A close rival is the Pink Lady ($14), a post-Prohibition twist on the White Lady that is as attractive to look at as it is delicious to sip. (It has been taken off of the official menu but you can still order it.) The super-sweet apple brandy-based Jack Rose ($12) and the drier Mezcal Maid ($14)—made with mescal encumbered with cucumber, demerara (unrefined sugar), mint and lime—also satisfy.
Another reason to hit their week-long happy hour: the bar is not only top-notch, it’s classy and adorned with bottles that, according to Lowery—a seasoned bartender who has worked downtown at Cole’s and Tony’s Saloon for the 213 Hospitality group and Las Chicas in Tokyo, Japan—80 percent of which one can’t find at other area restaurants.
As Lowery explained it, the program, which includes and supports local and smaller distillers, is not intended to be snobbish.
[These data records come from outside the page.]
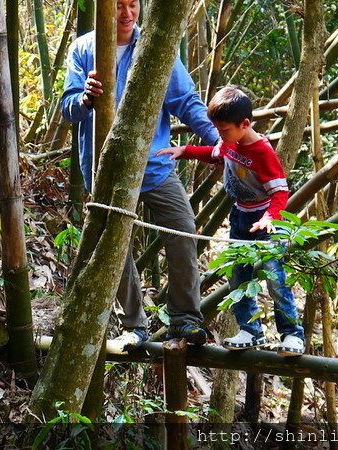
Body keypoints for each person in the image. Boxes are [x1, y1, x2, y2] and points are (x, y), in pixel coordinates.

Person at [61, 0, 219, 351]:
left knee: (182, 228)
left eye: (133, 5)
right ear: (105, 10)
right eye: (118, 6)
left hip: (155, 163)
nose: (127, 14)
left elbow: (186, 101)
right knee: (115, 247)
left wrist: (218, 143)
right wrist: (85, 99)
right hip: (103, 170)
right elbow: (68, 107)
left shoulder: (153, 47)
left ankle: (185, 319)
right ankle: (134, 325)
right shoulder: (83, 49)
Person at [156, 86, 306, 356]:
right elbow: (213, 154)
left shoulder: (262, 153)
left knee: (275, 278)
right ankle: (250, 330)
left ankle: (292, 334)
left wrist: (269, 217)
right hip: (240, 217)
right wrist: (184, 151)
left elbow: (281, 192)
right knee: (239, 275)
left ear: (245, 124)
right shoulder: (229, 143)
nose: (220, 135)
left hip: (266, 222)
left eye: (224, 130)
There is a through-line at work at Aestus to avoid the mistakes of hipster joints and keep things straightforward and unfettered.
Add to this the setting itself: restaurant and bar housed within an elegant, candlelit setting (at night), which works as both dating destination or a comforting environment to meet up with friends.
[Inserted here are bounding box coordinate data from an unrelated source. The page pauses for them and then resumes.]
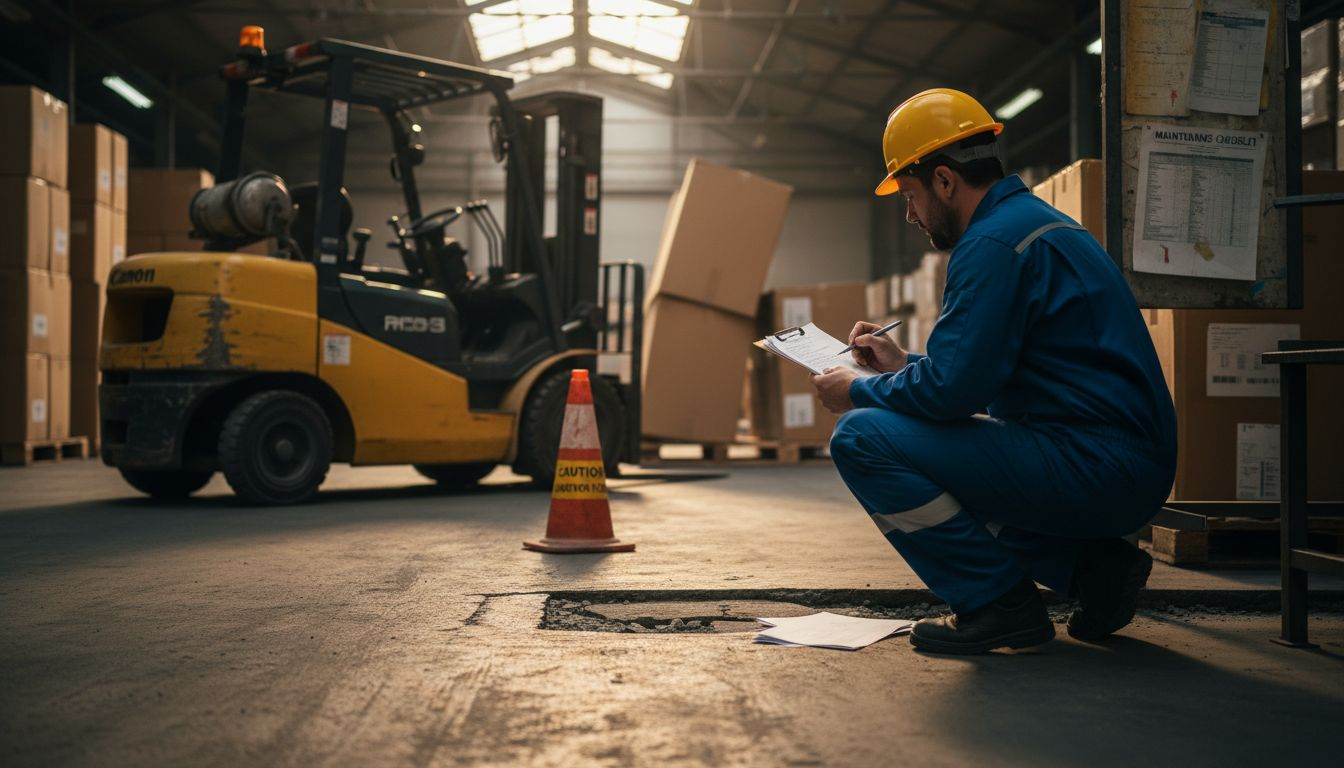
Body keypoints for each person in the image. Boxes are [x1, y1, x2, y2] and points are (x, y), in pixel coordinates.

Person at [811, 88, 1177, 655]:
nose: (909, 214)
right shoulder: (1033, 225)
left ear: (944, 181)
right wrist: (903, 365)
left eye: (909, 195)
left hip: (1097, 464)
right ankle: (1096, 571)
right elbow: (976, 371)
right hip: (1119, 461)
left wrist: (859, 390)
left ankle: (999, 605)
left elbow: (953, 394)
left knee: (864, 438)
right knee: (936, 453)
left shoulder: (991, 246)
Simultaneously simple and ambitious, Aestus does not make the internecine mistakes of some L.A. restaurants in which both customers and the establishment become casualties of pretentious and unsatisfying epicurean experiments.
In this very cosmopolitan and competitive restaurant town in which big-name eateries come and go in the blink of a speeding DeLorean, O’Connor and Aestus have no time to mess around.
And if Hollywood ever makes a fourth “Back to the Future” film, rest assured that when Doc and Marty rig up their flux capacitor and fast-forward to the year 2095, Aestus should still be in business.